▶ Job item
Produce a faithful copy of the data, one that leaves out the pictures.

*** Data section ***

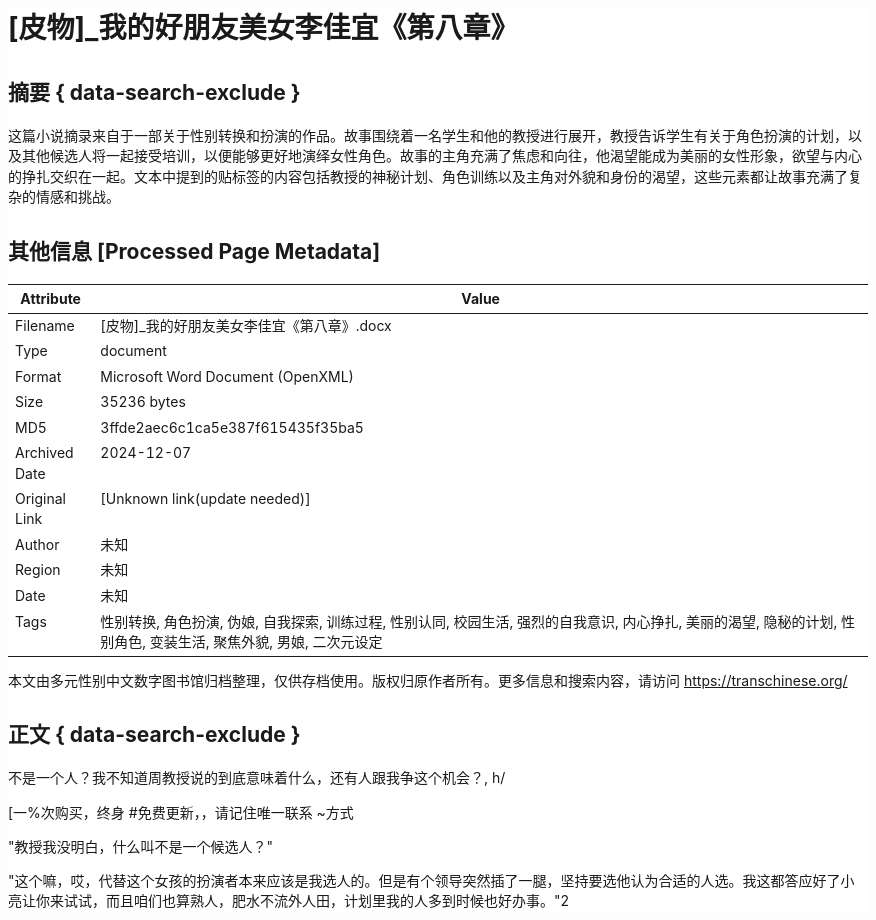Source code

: # [皮物]_我的好朋友美女李佳宜《第八章》



## 摘要  { data-search-exclude }


这篇小说摘录来自于一部关于性别转换和扮演的作品。故事围绕着一名学生和他的教授进行展开，教授告诉学生有关于角色扮演的计划，以及其他候选人将一起接受培训，以便能够更好地演绎女性角色。故事的主角充满了焦虑和向往，他渴望能成为美丽的女性形象，欲望与内心的挣扎交织在一起。文本中提到的贴标签的内容包括教授的神秘计划、角色训练以及主角对外貌和身份的渴望，这些元素都让故事充满了复杂的情感和挑战。



## 其他信息 [Processed Page Metadata]

| Attribute       | Value                                  |
|-----------------|----------------------------------------|
| Filename        | [皮物]_我的好朋友美女李佳宜《第八章》.docx                             |
| Type            | document                                 |
| Format          | Microsoft Word Document (OpenXML)                               |
| Size            | 35236 bytes                           |
| MD5             | 3ffde2aec6c1ca5e387f615435f35ba5                                  |
| Archived Date   | 2024-12-07                             |
| Original Link   | [Unknown link(update needed)]                         |
| Author          | 未知                               |
| Region          | 未知                               |
| Date            | 未知                                 |
| Tags            | 性别转换, 角色扮演, 伪娘, 自我探索, 训练过程, 性别认同, 校园生活, 强烈的自我意识, 内心挣扎, 美丽的渴望, 隐秘的计划, 性别角色, 变装生活, 聚焦外貌, 男娘, 二次元设定                                 |

本文由多元性别中文数字图书馆归档整理，仅供存档使用。版权归原作者所有。更多信息和搜索内容，请访问 <https://transchinese.org/>


## 正文 { data-search-exclude }


不是一个人？我不知道周教授说的到底意味着什么，还有人跟我争这个机会？, h/



 [一%次购买，终身 #免费更新，，请记住唯一联系 ~方式





"教授我没明白，什么叫不是一个候选人？"





"这个嘛，哎，代替这个女孩的扮演者本来应该是我选人的。但是有个领导突然插了一腿，坚持要选他认为合适的人选。我这都答应好了小亮让你来试试，而且咱们也算熟人，肥水不流外人田，计划里我的人多到时候也好办事。"2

*** End of Data section ***

▶ Exercise output
Source code

: # [皮物]_我的好朋友美女李佳宜《第八章》



## 摘要  { data-search-exclude }


这篇小说摘录来自于一部关于性别转换和扮演的作品。故事围绕着一名学生和他的教授进行展开，教授告诉学生有关于角色扮演的计划，以及其他候选人将一起接受培训，以便能够更好地演绎女性角色。故事的主角充满了焦虑和向往，他渴望能成为美丽的女性形象，欲望与内心的挣扎交织在一起。文本中提到的贴标签的内容包括教授的神秘计划、角色训练以及主角对外貌和身份的渴望，这些元素都让故事充满了复杂的情感和挑战。



## 其他信息 [Processed Page Metadata]

| Attribute       | Value                                  |
|-----------------|----------------------------------------|
| Filename        | [皮物]_我的好朋友美女李佳宜《第八章》.docx                             |
| Type            | document                                 |
| Format          | Microsoft Word Document (OpenXML)                               |
| Size            | 35236 bytes                           |
| MD5             | 3ffde2aec6c1ca5e387f615435f35ba5                                  |
| Archived Date   | 2024-12-07                             |
| Original Link   | [Unknown link(update needed)]                         |
| Author          | 未知                               |
| Region          | 未知                               |
| Date            | 未知                                 |
| Tags            | 性别转换, 角色扮演, 伪娘, 自我探索, 训练过程, 性别认同, 校园生活, 强烈的自我意识, 内心挣扎, 美丽的渴望, 隐秘的计划, 性别角色, 变装生活, 聚焦外貌, 男娘, 二次元设定                                 |

本文由多元性别中文数字图书馆归档整理，仅供存档使用。版权归原作者所有。更多信息和搜索内容，请访问 <https://transchinese.org/>


## 正文 { data-search-exclude }


不是一个人？我不知道周教授说的到底意味着什么，还有人跟我争这个机会？, h/



 [一%次购买，终身 #免费更新，，请记住唯一联系 ~方式





"教授我没明白，什么叫不是一个候选人？"





"这个嘛，哎，代替这个女孩的扮演者本来应该是我选人的。但是有个领导突然插了一腿，坚持要选他认为合适的人选。我这都答应好了小亮让你来试试，而且咱们也算熟人，肥水不流外人田，计划里我的人多到时候也好办事。"2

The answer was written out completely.